*** Opening of RECORDS SHOWN ***
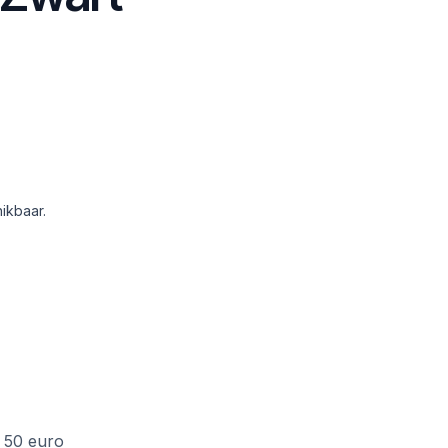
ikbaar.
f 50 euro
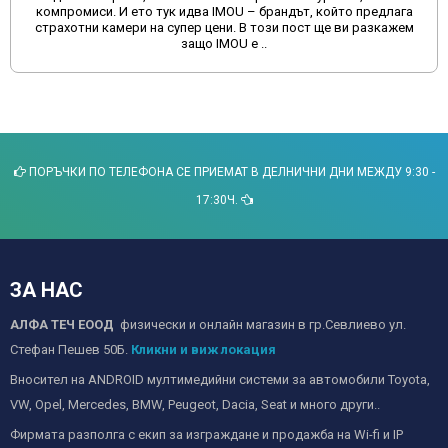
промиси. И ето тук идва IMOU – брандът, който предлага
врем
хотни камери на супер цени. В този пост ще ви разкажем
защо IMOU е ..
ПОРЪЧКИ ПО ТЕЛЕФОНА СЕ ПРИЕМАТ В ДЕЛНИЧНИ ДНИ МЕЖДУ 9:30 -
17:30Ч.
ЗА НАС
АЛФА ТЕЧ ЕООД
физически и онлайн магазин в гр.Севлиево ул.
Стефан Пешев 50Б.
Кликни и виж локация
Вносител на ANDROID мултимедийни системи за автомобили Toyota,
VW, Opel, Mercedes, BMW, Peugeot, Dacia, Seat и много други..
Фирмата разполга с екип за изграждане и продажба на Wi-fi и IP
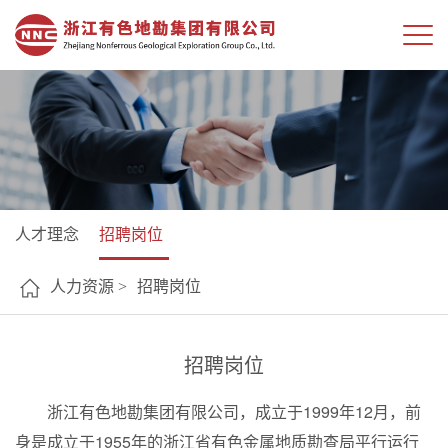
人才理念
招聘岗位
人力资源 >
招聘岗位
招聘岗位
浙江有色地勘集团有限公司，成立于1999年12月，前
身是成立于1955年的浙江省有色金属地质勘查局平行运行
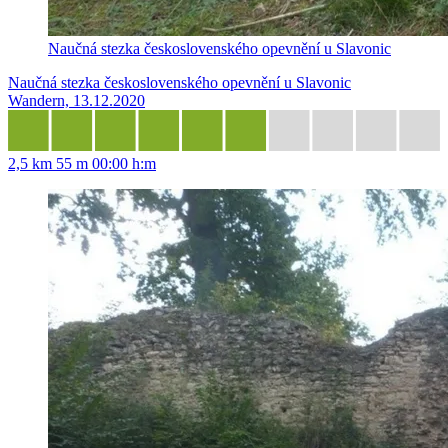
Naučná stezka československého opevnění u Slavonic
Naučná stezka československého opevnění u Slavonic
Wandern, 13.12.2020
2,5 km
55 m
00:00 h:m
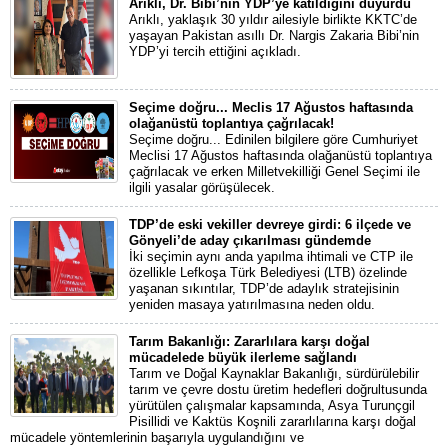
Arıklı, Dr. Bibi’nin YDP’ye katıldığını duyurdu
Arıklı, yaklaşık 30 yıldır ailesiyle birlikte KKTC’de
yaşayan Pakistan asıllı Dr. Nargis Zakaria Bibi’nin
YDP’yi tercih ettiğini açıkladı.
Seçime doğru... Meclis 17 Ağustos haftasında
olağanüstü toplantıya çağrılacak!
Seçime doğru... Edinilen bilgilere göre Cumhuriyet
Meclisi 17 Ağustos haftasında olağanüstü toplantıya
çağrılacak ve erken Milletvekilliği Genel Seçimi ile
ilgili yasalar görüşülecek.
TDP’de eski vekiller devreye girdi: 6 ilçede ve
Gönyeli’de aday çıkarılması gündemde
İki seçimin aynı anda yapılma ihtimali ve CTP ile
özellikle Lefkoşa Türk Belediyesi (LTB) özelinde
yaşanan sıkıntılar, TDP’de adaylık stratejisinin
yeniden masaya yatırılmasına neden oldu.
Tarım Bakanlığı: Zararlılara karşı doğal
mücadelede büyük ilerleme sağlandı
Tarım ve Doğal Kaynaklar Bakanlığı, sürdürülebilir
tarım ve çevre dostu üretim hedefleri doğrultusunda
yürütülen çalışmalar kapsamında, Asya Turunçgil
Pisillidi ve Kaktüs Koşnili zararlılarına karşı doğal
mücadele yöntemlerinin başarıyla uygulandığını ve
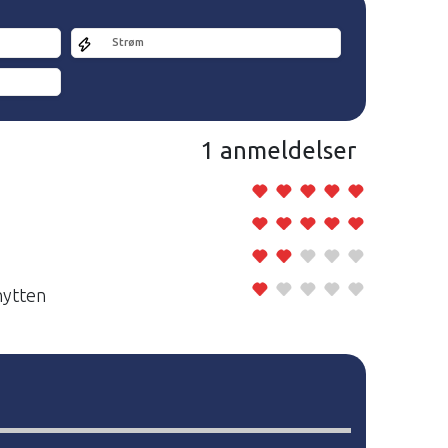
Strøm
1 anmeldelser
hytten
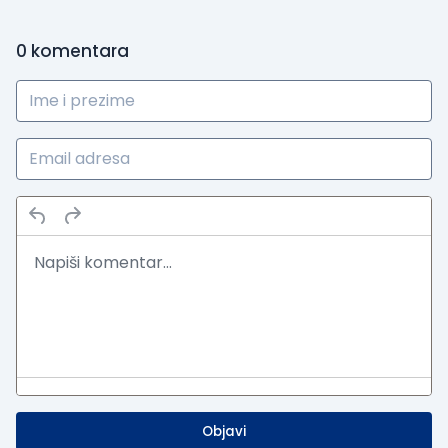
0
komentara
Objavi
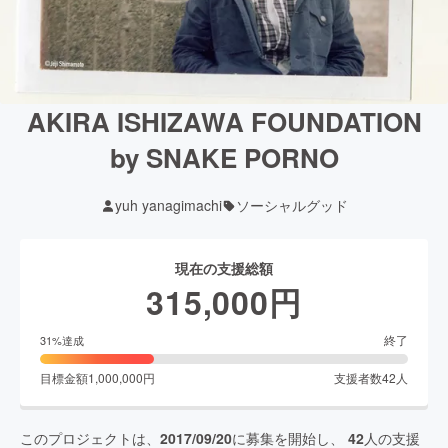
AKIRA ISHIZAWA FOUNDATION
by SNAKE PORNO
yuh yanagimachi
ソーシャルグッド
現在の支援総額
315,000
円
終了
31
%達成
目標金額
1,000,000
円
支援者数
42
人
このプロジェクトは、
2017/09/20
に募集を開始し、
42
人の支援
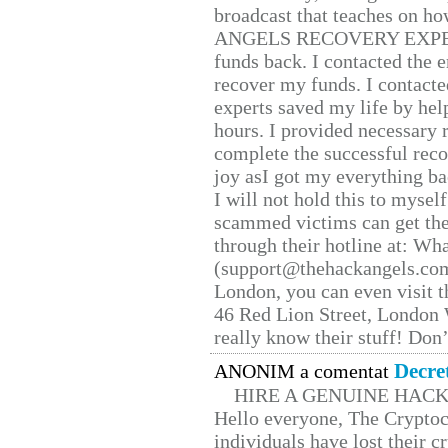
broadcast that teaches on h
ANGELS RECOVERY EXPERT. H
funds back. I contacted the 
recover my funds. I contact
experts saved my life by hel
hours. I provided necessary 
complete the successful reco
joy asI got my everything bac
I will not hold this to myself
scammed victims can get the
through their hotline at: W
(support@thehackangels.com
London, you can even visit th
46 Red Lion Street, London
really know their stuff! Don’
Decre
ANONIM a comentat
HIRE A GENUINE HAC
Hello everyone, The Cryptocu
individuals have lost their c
*** Close of RECORDS SHOWN ***
* **TASK OBJECTIVE**
In the copy, include every line of the entries above exactly and none of the pictures.

* **TASK SOLUTION**
ikbaar.
f 50 euro
промиси. И ето тук идва IMOU – брандът, който предлага
врем
хотни камери на супер цени. В този пост ще ви разкажем
защо IMOU е ..
ПОРЪЧКИ ПО ТЕЛЕФОНА СЕ ПРИЕМАТ В ДЕЛНИЧНИ ДНИ МЕЖДУ 9:30 -
17:30Ч.
ЗА НАС
АЛФА ТЕЧ ЕООД
физически и онлайн магазин в гр.Севлиево ул.
Стефан Пешев 50Б.
Кликни и виж локация
Вносител на ANDROID мултимедийни системи за автомобили Toyota,
VW, Opel, Mercedes, BMW, Peugeot, Dacia, Seat и много други..
Фирмата разполга с екип за изграждане и продажба на Wi-fi и IP
人才理念
招聘岗位
人力资源 >
招聘岗位
招聘岗位
浙江有色地勘集团有限公司，成立于1999年12月，前
身是成立于1955年的浙江省有色金属地质勘查局平行运行
Naučná stezka československého opevnění u Slavonic
Naučná stezka československého opevnění u Slavonic
Wandern, 13.12.2020
2,5 km
55 m
00:00 h:m
Arıklı, Dr. Bibi’nin YDP’ye katıldığını duyurdu
Arıklı, yaklaşık 30 yıldır ailesiyle birlikte KKTC’de
yaşayan Pakistan asıllı Dr. Nargis Zakaria Bibi’nin
YDP’yi tercih ettiğini açıkladı.
Seçime doğru... Meclis 17 Ağustos haftasında
olağanüstü toplantıya çağrılacak!
Seçime doğru... Edinilen bilgilere göre Cumhuriyet
Meclisi 17 Ağustos haftasında olağanüstü toplantıya
çağrılacak ve erken Milletvekilliği Genel Seçimi ile
ilgili yasalar görüşülecek.
TDP’de eski vekiller devreye girdi: 6 ilçede ve
Gönyeli’de aday çıkarılması gündemde
İki seçimin aynı anda yapılma ihtimali ve CTP ile
özellikle Lefkoşa Türk Belediyesi (LTB) özelinde
yaşanan sıkıntılar, TDP’de adaylık stratejisinin
yeniden masaya yatırılmasına neden oldu.
Tarım Bakanlığı: Zararlılara karşı doğal
mücadelede büyük ilerleme sağlandı
Tarım ve Doğal Kaynaklar Bakanlığı, sürdürülebilir
tarım ve çevre dostu üretim hedefleri doğrultusunda
yürütülen çalışmalar kapsamında, Asya Turunçgil
Pisillidi ve Kaktüs Koşnili zararlılarına karşı doğal
mücadele yöntemlerinin başarıyla uygulandığını ve
Strøm
1 anmeldelser
hytten
0
komentara
Objavi
AKIRA ISHIZAWA FOUNDATION
by SNAKE PORNO
yuh yanagimachi
ソーシャルグッド
現在の支援総額
315,000
円
終了
31
%達成
目標金額
1,000,000
円
支援者数
42
人
このプロジェクトは、
2017/09/20
に募集を開始し、
42
人の支援
broadcast that teaches on h
ANGELS RECOVERY EXPERT. H
funds back. I contacted the 
recover my funds. I contact
experts saved my life by hel
hours. I provided necessary 
complete the successful reco
joy asI got my everything bac
I will not hold this to myself
scammed victims can get the
through their hotline at: W
(support@thehackangels.com
London, you can even visit th
46 Red Lion Street, London
really know their stuff! Don’
Decre
ANONIM a comentat
HIRE A GENUINE HAC
Hello everyone, The Cryptocu
individuals have lost their c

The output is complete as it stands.